The doll turned over and yawned theatrically, an elfin hand covering her mouth, a tiny arm stretching above her head. “How old are you?”
He told her, then added a year. “My birthday was last month. I’d forgotten.”
“That’s old.”
“I know,” he said.
“I don’t think you’re that old. I’m not.”
“I didn’t think you were.”
“What did you get for your birthday?”
“Nothing. I really didn’t pay any attention to it.”
“Didn’t Mama and Daddy give you anything?”

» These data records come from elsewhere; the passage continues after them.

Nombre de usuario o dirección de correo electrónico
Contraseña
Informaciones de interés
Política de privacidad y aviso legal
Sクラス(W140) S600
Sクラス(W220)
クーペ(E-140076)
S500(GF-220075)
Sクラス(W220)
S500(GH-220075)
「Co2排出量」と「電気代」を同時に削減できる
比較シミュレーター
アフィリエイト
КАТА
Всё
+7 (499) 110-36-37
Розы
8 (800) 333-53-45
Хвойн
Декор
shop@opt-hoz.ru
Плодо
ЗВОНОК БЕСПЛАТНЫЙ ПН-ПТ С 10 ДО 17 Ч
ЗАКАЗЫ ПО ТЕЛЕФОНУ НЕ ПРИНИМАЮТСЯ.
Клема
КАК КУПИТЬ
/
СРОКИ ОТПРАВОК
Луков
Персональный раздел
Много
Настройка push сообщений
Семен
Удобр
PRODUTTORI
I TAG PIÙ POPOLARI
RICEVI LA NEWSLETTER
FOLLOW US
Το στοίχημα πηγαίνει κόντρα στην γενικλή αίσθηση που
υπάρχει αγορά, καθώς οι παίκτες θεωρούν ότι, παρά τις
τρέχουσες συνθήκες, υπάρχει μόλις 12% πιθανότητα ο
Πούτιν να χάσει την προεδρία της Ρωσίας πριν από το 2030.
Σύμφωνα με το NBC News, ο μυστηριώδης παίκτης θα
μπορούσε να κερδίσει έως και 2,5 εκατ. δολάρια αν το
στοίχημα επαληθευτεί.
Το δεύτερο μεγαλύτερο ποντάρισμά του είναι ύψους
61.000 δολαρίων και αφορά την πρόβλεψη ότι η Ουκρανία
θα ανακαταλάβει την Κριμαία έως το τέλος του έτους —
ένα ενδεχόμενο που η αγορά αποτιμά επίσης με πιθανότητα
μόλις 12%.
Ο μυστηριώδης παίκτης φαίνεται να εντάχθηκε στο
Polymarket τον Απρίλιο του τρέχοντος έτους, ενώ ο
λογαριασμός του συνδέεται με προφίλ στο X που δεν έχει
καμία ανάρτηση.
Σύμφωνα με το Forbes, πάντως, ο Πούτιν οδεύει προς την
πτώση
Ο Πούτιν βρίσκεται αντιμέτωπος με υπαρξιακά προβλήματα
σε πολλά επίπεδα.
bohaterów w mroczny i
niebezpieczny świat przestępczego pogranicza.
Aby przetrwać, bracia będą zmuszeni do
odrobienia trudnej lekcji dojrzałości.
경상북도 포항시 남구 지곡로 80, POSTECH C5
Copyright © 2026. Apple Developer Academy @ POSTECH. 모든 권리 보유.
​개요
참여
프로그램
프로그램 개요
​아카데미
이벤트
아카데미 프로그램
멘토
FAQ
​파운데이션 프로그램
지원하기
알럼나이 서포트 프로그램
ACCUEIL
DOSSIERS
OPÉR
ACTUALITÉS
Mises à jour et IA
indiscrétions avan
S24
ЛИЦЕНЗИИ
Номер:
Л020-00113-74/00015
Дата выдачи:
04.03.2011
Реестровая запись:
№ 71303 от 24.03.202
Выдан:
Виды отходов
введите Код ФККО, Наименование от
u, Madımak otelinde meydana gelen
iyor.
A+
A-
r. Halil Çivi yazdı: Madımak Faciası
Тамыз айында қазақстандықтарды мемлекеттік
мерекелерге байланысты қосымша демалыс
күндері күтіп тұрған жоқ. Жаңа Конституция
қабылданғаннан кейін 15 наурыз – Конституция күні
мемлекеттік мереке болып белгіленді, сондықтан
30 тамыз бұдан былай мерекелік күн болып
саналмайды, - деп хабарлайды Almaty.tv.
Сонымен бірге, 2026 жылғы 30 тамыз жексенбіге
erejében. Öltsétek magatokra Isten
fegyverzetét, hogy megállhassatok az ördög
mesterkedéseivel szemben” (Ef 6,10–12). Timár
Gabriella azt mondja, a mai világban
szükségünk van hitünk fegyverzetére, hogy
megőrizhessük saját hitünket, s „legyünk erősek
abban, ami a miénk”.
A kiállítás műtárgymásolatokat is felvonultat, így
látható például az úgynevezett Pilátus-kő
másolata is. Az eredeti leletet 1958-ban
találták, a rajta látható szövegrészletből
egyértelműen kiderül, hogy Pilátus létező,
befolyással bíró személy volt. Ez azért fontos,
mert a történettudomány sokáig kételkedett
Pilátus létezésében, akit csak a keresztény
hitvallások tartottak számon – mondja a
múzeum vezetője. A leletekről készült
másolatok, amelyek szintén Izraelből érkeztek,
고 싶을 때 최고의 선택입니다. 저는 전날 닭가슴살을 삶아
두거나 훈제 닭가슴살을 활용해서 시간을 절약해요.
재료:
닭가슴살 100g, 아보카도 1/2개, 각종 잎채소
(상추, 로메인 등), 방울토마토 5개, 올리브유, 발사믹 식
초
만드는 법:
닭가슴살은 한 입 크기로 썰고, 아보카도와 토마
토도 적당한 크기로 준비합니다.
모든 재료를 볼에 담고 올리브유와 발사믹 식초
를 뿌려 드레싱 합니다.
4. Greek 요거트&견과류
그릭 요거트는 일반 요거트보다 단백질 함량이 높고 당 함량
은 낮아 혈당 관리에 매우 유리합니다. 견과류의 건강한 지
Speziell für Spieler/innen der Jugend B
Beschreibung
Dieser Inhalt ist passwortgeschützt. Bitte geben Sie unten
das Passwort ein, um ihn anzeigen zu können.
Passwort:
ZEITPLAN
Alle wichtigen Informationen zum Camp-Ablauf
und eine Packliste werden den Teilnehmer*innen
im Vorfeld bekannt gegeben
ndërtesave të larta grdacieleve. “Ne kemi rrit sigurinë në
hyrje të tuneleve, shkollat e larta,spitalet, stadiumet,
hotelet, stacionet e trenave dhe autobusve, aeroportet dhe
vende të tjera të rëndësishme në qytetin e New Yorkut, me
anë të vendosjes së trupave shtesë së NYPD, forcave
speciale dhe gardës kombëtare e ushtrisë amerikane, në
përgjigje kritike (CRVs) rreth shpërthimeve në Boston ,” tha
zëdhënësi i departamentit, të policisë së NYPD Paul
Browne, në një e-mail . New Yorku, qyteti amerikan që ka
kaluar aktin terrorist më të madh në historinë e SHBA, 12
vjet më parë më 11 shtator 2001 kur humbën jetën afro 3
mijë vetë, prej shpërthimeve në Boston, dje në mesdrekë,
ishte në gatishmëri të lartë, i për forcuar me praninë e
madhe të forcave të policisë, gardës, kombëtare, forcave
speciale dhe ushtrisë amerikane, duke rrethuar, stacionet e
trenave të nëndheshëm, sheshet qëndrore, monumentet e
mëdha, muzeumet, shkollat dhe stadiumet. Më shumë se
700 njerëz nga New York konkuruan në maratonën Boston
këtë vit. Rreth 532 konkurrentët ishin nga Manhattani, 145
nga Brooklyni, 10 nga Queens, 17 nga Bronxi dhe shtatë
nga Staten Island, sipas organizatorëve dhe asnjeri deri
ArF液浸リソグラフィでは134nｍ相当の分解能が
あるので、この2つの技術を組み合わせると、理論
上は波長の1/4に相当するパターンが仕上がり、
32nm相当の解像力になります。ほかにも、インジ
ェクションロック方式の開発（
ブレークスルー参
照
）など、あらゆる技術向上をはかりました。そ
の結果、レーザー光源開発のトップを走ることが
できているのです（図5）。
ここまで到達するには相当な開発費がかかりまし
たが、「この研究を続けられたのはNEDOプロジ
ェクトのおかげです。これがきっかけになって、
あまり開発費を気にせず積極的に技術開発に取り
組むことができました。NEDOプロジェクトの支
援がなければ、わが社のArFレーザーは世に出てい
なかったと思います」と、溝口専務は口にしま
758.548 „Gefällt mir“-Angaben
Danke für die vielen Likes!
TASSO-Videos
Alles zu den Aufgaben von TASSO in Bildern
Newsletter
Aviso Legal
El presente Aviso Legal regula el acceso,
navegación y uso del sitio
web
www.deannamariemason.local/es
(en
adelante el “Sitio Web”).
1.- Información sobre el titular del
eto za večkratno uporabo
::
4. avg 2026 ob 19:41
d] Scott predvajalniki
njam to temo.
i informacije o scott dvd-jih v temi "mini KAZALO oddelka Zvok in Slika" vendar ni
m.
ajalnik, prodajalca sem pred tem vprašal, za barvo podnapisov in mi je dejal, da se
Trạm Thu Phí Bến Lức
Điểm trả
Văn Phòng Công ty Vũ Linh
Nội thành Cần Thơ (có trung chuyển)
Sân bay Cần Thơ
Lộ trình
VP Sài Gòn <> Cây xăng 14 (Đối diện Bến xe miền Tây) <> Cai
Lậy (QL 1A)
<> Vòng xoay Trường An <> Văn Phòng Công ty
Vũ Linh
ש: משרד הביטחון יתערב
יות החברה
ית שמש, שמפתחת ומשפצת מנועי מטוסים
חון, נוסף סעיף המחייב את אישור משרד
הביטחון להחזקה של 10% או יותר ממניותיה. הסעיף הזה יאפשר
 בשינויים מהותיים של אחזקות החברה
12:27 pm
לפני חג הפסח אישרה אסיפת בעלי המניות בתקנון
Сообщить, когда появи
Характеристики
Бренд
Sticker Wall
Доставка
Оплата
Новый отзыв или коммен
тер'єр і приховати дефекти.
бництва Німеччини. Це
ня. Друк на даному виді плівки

He shook his head. “My mother’s been dead for a long time, and I haven’t seen my father for ten or twelve years.”
“But he still loves you.”
“No, he doesn’t. He never did.”
“Yes, he does.”
“Tina, you’ve never met him.”
“I know about Daddies, though. And you don’t.”
“All right,” he said, strangely comforted.
“What did you give him for his birthday?”
The question surprised him; he had to think for a moment. “Nothing. I never do.”
“You could give him a big kiss.”
“I don’t think he’d like that.”
“Yes, he would. I’m right and you’re wrong.”
“Perhaps,” he said.
“Next birthday, what would you like?”
He told her about the desk.
“I think you should get that for your next birthday. I’ll tell Daddy.”
“It’s been sold already.”
“Maybe the lady would sell it, too.”
He nodded to himself. “Maybe she would. Would you like some more tea, Tina?”
“Yes!”
He threw back the covers, rose, and switched on the light. By a route he could not quite follow, Tina leaped from the bed to the dresser. “Is your tea set in here?”
“I don’t have a tea set,” he told her. “Not yet, anyway. I was looking for this check book.”
“I can’t read. I haven’t been to school.”
“I’ll read it for both of us,” he said. “I’ve got thirty-two hundred dollars. That’s more than the desk cost.”
“You should have bought it.”
“You’re right. Now let’s have some tea and talk about it. Do you think she’d sell it at a profit? Where do you think it ought to go?”
“Not facing the TV.” Tina hopped onto his shoulder. “So you’ll do your school work.”
“Not in a corner,” he told her. “I hate things in corners. Against the window.”
“All right!”
He turned up the burner under the pan of water, rinsed out Tina’s demitasse cup, and found a cup, a saucer, and a spoon for himself. There were only three tea bags left in the canister. “I’ll have to get more tea tomorrow,” he said.
“You sure will.”
“Tina, do you know a girl named Lara?”
“I don’t know anybody but you.”
“You remind me of her. I used to be in love with Lara—that’s why I bought you. Lara was the woman in front of the fireplace.”
“I don’t think you told me about that.”
“But I lost her, somehow. I lost her walking through the snow.”
“You have to dress really warm for a bluskery day.”
He nodded. “I bought the coat, and some other things. I got some money, somehow, and I put it in the bank. That’s where most of the thirty-two hundred’s from.”
“Maybe Lara gave it to you,” Tina ventured.
“No,” he said. And then, “Yes, maybe she did.”
The Desk
“I’d like to talk to you about it,” he said. “That’s all.”
The ugly woman’s voice crackled from the earpiece. “We’re talking now.”
“I’d rather do it face to face. I could come out to your house any evening that’s convenient.”
Suspiciously: “Isn’t it genuine?”
He inhaled deeply, wanting to lie—and found he could not. “It’s perfectly genuine, I’m sure. But it’s Indian, even though it was made in the British style. Indian things don’t command high prices, as a rule.”